DNA samples were isolated from blood samples obtained with the informed consent of Russian donors from western (Andreapol district of the Tver region), eastern (Murom district of the Vladimir region), and southern locations (Kursk and Oktyabrsky districts of the Kursk region) in the European part of Russia. Their ethnicity was determined by interview. All individuals were unrelated and represented the native ethnic groups in the regions studied (i.e., they belonged to at least the third generation living in a particular geographic region). The DNA was isolated from peripheral leukocytes with standard techniques, using proteinase K treatment and phenol–chloroform extraction [9].

All the DNA samples were genotyped at the Estonian Biocentre (Tartu, Estonia), using the Illumina Human CNV370-Duo (Tver and Murom samples) and Human 660W-Quad chips (Kursk samples), according to the manufacturer’s instructions. In total, 288 Russian samples were genotyped (96 samples per population).

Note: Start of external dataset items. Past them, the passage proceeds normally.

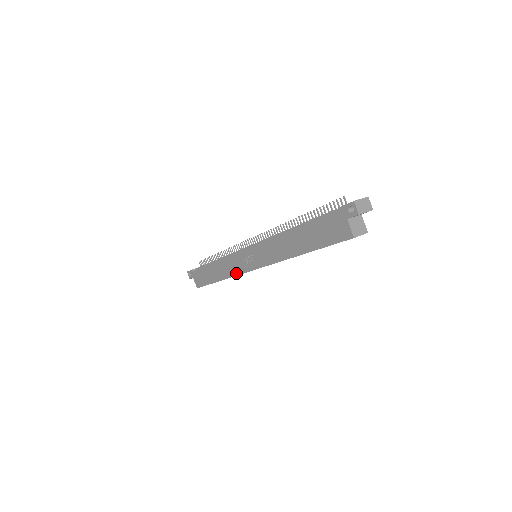
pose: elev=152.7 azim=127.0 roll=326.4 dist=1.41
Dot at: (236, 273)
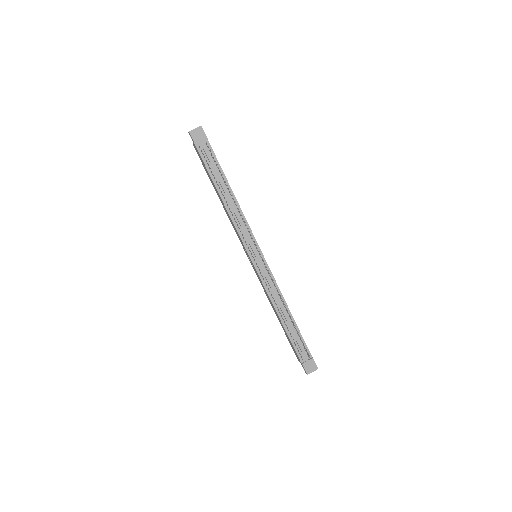
Dot at: occluded
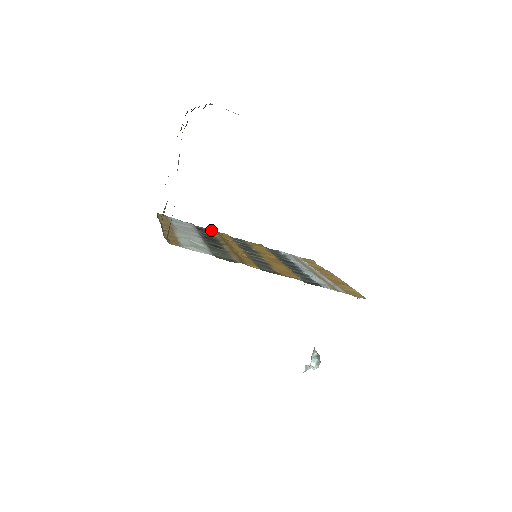
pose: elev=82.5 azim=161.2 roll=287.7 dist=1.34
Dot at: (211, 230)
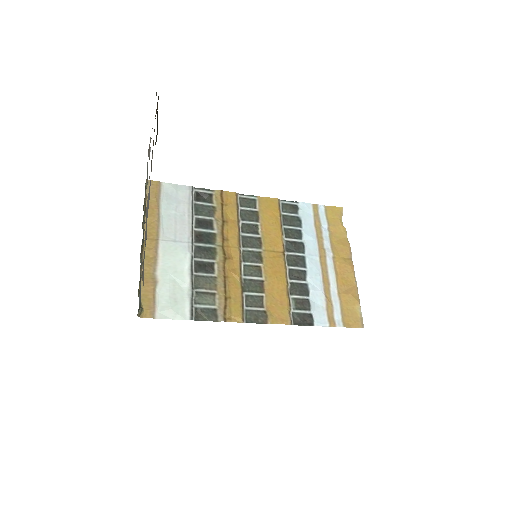
Dot at: (215, 191)
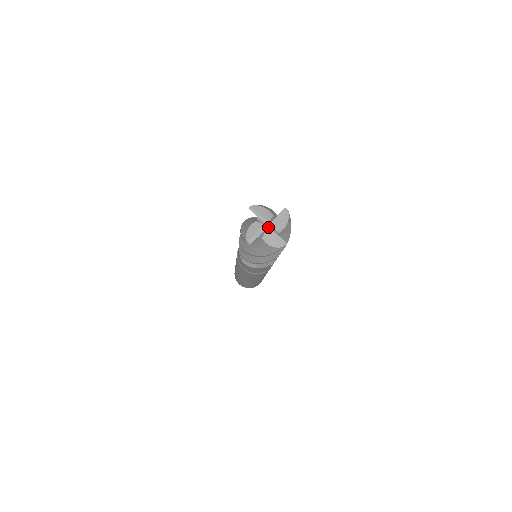
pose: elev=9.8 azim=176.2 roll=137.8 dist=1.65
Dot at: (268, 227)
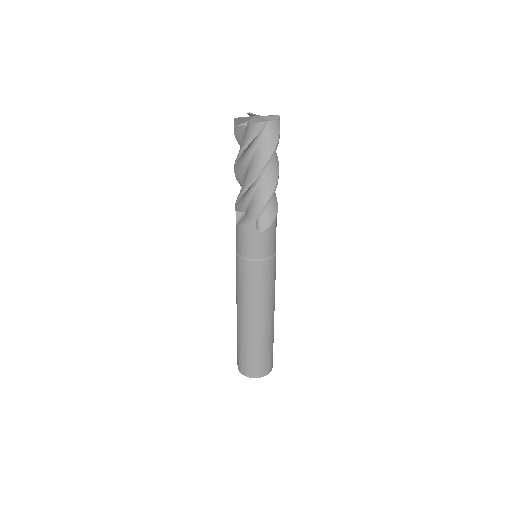
Dot at: (257, 117)
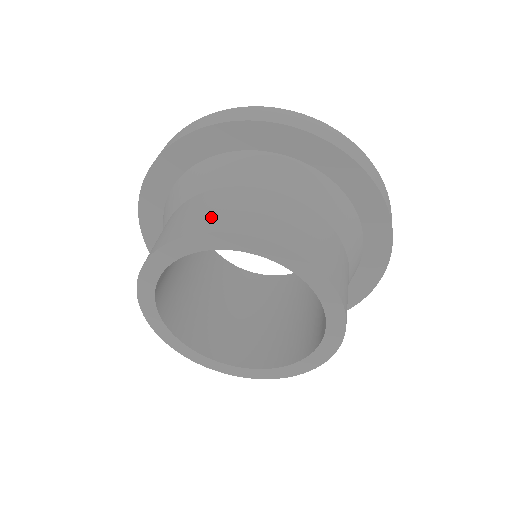
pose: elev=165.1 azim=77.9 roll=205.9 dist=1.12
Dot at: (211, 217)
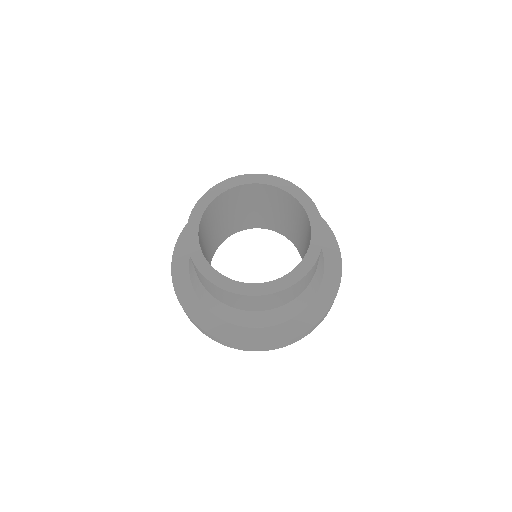
Dot at: occluded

Because the microarrays differed in the numbers of SNPs tested, the number of SNPs examined was standardized to obtain a set of loci that was consistent across all the populations analyzed. The set of loci was chosen by considering the chromosomal regions in which the GSTM and GSTA gene clusters are located. The sample sizes of the populations taken from the HapMap Project were: 165 individuals from CEU, 86 from CHB, 84 from JPT, and 166 from YRI.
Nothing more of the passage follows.